Beatrice guzzardi | 14 FEbbraio 

PAKISTAN – Continuano a giungere novità sull’attentato di ieri a Lahore, seconda città più popolosa del Pakistan, in cui tredici persone hanno perso la vita e almeno ottanta sono rimaste gravemente ferite. L’esplosione ha colpito i manifestanti che protestavano contro una legge riguardante la vendita di prodotti farmaceutici. L’attentato, avvenuto davanti al palazzo dell'assemblea provinciale del Punjab dove la folla si era radunata, è stato successivamente rivendicato dal gruppo Jamaat-ul-Ahrar.

Secondo Al Jazeera, un testimone oculare ha visto un uomo in moto schiantarsi contro un veicolo della polizia nei pressi dell'edificio. L’esplosione è stata talmente potente che il boato è stato avvertito a diversi chilometri di distanza.
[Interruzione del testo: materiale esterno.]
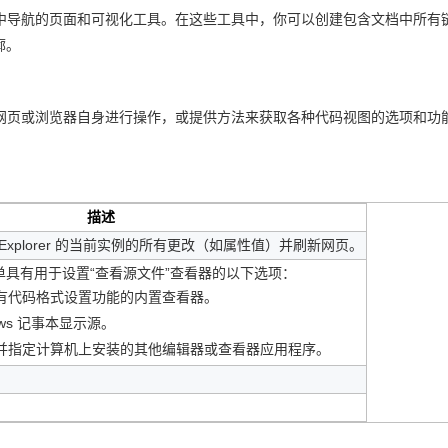
Deepseek-v4-pro
HappyHors
同享
万小智 AI 建站低至 15元/月
Qoder CN
AI 短剧/漫剧
云原生数据库 
快递物流查询
WordPress
成为服务伙
件中导航的页面和可视化工具。在这些工具中，你可以创建包含文档中所有
高校合作
点，立即开启云上创新
覆盖公网/内网、递归/权威、移动APP等全场景解析服务
送.CN域名，送备案服务码
基于千问大模型等，支持代码智能生成、研发智能问答
AI助力短剧
态智能体模型
旗舰 MoE 大模型，百万上下文与顶尖推理能力
图生视频，流
廓。
Ubuntu
服务生态伙伴
云工开物
企业应用
Works
Night Plan 支持 Qwen 3.8-Max
云原生大数据计算服务 MaxCompute
AI 办公
容器服务 Kub
NEW
GLM-5.2
Wan2.7-T
Red Hat
30+ 款产品免费体验
Data Agent 驱动的一站式 Data+AI 开发治理平台
夜间 5 折，Qwen/Meoo/TokenPlan 客户专享
面向分析的企业级SaaS模式云数据仓库
AI智能应用
提供一站式管
科研合作
视觉 Coding、空间感知、多模态思考等全面升级
1M上下文，专为长程任务能力而生
ERP
网页或浏览器自身进行操作，或提供方法来获取各种代码视图的选项和功
堂（旗舰版）
SUSE
智能客服
CRM
防护产品
2个月
自动承接线索
建站小程序
OA 办公系统
AI 应用构建
大模型原生
描述
力提升
财税管理
模板建站
Qoder
大模型服务平台百炼-应用模版
HOT
NEW
rnet Explorer 的当前实例的所有更改（如属性值）并刷新网页。
面向真实软件
个人版上线、团队版降价；千问3.8-Max首发发尝鲜
丰富多元化的应用模版和解决方案
400电话
定制建站
具有用于设置“查看源文件”查看器的以下选项：
万有无界
大模型服务平台百炼-智能体
方案
广告营销
模板小程序
有代码格式设置功能的内置查看器。
的模型效果
灵活可视化地构建企业级 Agent
ows 记事本显示源。
定制小程序
并指定计算机上安装的其他编辑器或查看器应用程序。
秒悟
人工智能平台 PAI
APP 开发
云端极速 AI 
新一代 AI 视频生成模型，深度适配广告营销等场景
AI Native 的算法工程平台，一站式完成建模、训练、推理服务部署
建站系统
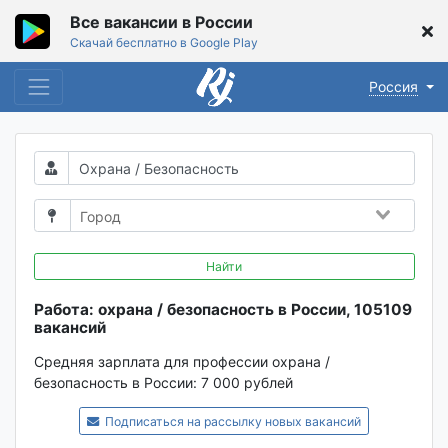
Все вакансии в России
Скачай бесплатно в Google Play
Россия
Найти
Работа: охрана / безопасность в России, 105109
вакансий
Средняя зарплата для профессии охрана /
безопасность в России:
7 000 рублей
Подписаться на рассылку новых вакансий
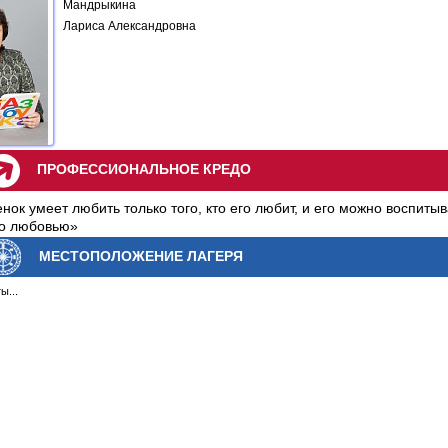
Мандрыкина
Лариса Александровна
ПРОФЕССИОНАЛЬНОЕ КРЕДО
нок умеет любить только того, кто его любит, и его можно воспитыв
ко любовью»
МЕСТОПОЛОЖЕНИЕ ЛАГЕРЯ
ы...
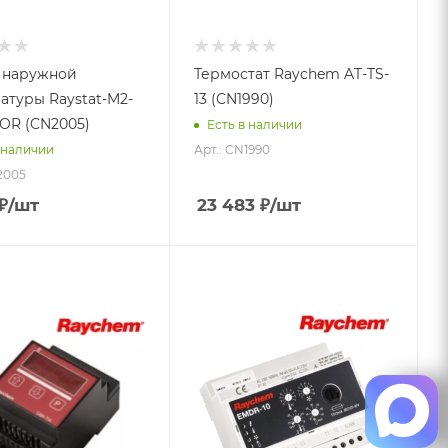
 наружной
Термостат Raychem AT-TS-
атуры Raystat-M2-
13 (CN1990)
OR (CN2005)
Есть в наличии
Арт.: CN1990
 наличии
2005
₽
/шт
23 483
₽
/шт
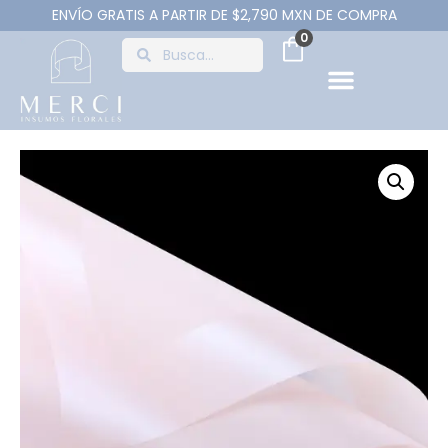
ENVÍO GRATIS A PARTIR DE $2,790 MXN DE COMPRA
0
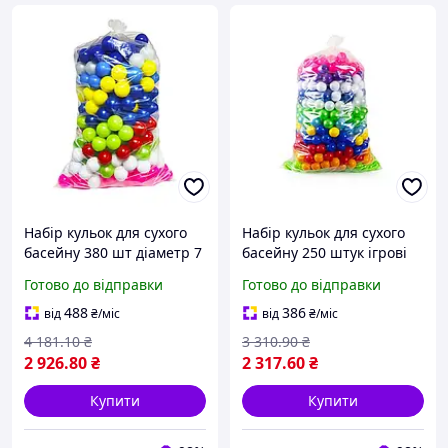
Набір кульок для сухого
Набір кульок для сухого
басейну 380 шт діаметр 7
басейну 250 штук ігрові
см кульки в сітці ігрові
мʼячики для дитячого
Готово до відправки
Готово до відправки
кульки для дитячого
майданчика кульки в сітці
майданчика box2
для ігор box2
488
386
від
₴
/міс
від
₴
/міс
4 181
.10
₴
3 310
.90
₴
2 926
.80
₴
2 317
.60
₴
Купити
Купити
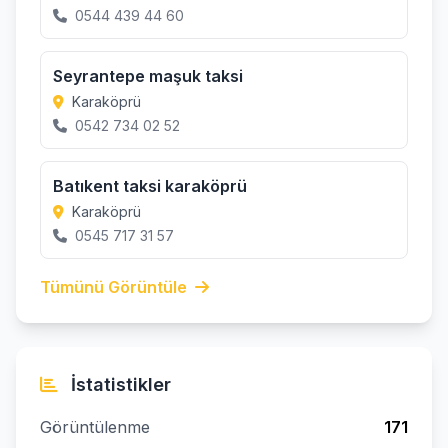
0544 439 44 60
Seyrantepe maşuk taksi
Karaköprü
0542 734 02 52
Batıkent taksi karaköprü
Karaköprü
0545 717 31 57
Tümünü Görüntüle
İstatistikler
Görüntülenme
171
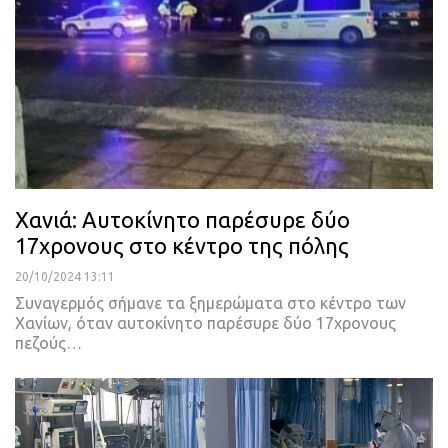
Χανιά: Αυτοκίνητο παρέσυρε δύο
17χρονους στο κέντρο της πόλης
20/10/2024 13:11
Συναγερμός σήμανε τα ξημερώματα στο κέντρο των
Χανίων, όταν αυτοκίνητο παρέσυρε δύο 17χρονους
πεζούς…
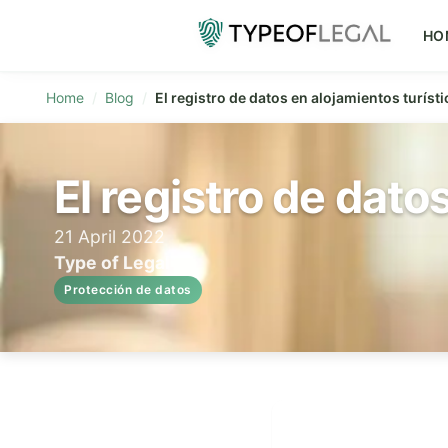
HO
Home
Blog
El registro de datos en alojamientos turísti
El registro de dato
21 April 2022
Type of Legal
Protección de datos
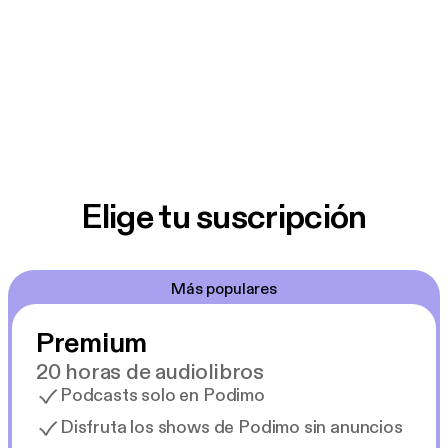
Elige tu suscripción
Más populares
Premium
20 horas de audiolibros
Podcasts solo en Podimo
Disfruta los shows de Podimo sin anuncios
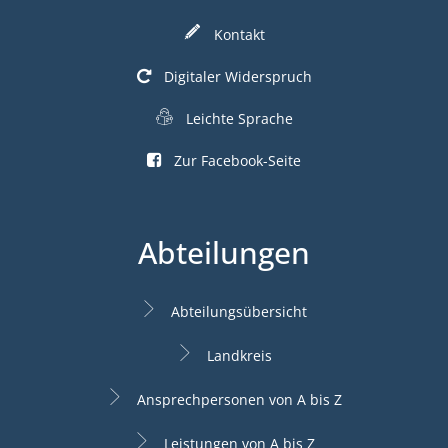
Kontakt
Digitaler Widerspruch
Leichte Sprache
Zur Facebook-Seite
Abteilungen
Abteilungsübersicht
Landkreis
Ansprechpersonen von A bis Z
Leistungen von A bis Z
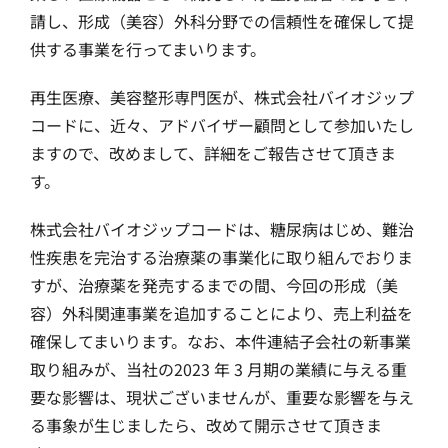
請し、形成（美容）外科分野での信頼性を確保して提
供する事業を行ってまいります。
再生医療、美容整形専門医が、株式会社バイオジップ
コードに、近々、アドバイザー顧問として参加いたし
ますので、改めまして、詳細をご報告させて頂きま
す。
株式会社バイオジップコードは、糖尿病はじめ、難治
性疾患を完治する治療薬の事業化に取り組んでおりま
すが、治療薬を発売するまでの間、今回の形成（美
容）外科関連事業を追加することにより、売上利益を
確保してまいります。なお、本件連結子会社の新事業
取り組みが、当社の2023 年 3 月期の業績に与える重
要な影響は、現状ございませんが、重要な影響を与え
る事象が生じましたら、改めて開示させて頂きま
L’ispettore generale della polizia del Punjab, Mushtaq Sukhera, ha riferito all’inviato della Reuters che si è trattato di un attacco suicida. L’attentatore si è fatto esplodere nel momento in cui i negoziati tra polizia e manifestanti sembravano volgere al meglio.

Dopo l’esplosione l’area circostante il palazzo dell'assemblea provinciale del Punjab è stata transennata e presidiata da varie unità delle forze di sicurezza. Le ambulanze sono così potute intervenire tempestivamente per soccorrere i feriti. Sukhera ha confermato che nell’esplosione sono rimasti uccisi cinque poliziotti e non due come inizialmente comunicato.

Un portavoce del gruppo terroristico ha poi dichiarato che l’attentato è “solo l’inizio” di una serie di azioni violente già pianificate contro i dipartimenti del governo. 

Come riportato dall’agenzia Reuters, il gruppo terroristico Jamaat-ul-Ahrar non è nuovo alle forze di sicurezza pakistane avendo già rivendicato due attentati avvenuti nel paese. Il primo, compiuto il 26 marzo 2016 a Lahore in occasione della ricorrenza pasquale. Il secondo, portato a termine ad agosto, colpendo un ospedale a Quetta.

Il gruppo terroristico fa parte di una fazione del gruppo armato di Talebani e più di un anno fa ha ricevuto l'endorsement dell’ISIS .

Durante l’attentato del giorno di Pasqua, più di settanta persone sono rimaste uccise dopo essersi radunate in un parco della città per celebrare la festività. Seppur l’obiettivo degli attentatori erano i cristiani, la maggior parte dei civili uccisi nel parco ė risultata essere di fede islamica.

L’attacco è stato il più grande mai realizzato dopo quello del dicembre 2014, quando nella scuola militare di Peshawar morirono più di cento cadetti.

L’attentato di Pasqua ha sollevato diverse proteste da parte della popolazione, la quale ha chiesto allo Stato maggiori garanzie di sicurezza. Il governo ha pertanto attivato misure speciali, permettendo alle forze paramilitari di condurre operazioni preventive e interrogare gli individui sospetti.

La sicurezza in Pakistan è ampiamente migliorata negli ultimi anni, ma nonostante ciò gruppi terroristici, quali Talebani e ISIS, continuano a minacciare il paese terrorizzando gli abitanti.

Il Primo Ministro Sharif ha condannato l’attentato di ieri e ha promesso di incrementare le forze di sicurezza assicurando che non permetterà a questi attacchi di indebolire la politica governativa. Sharif ha infine dichiarato: “Continueremo a combattere finché non avremo liberato i nostri cittadini da questo cancro”.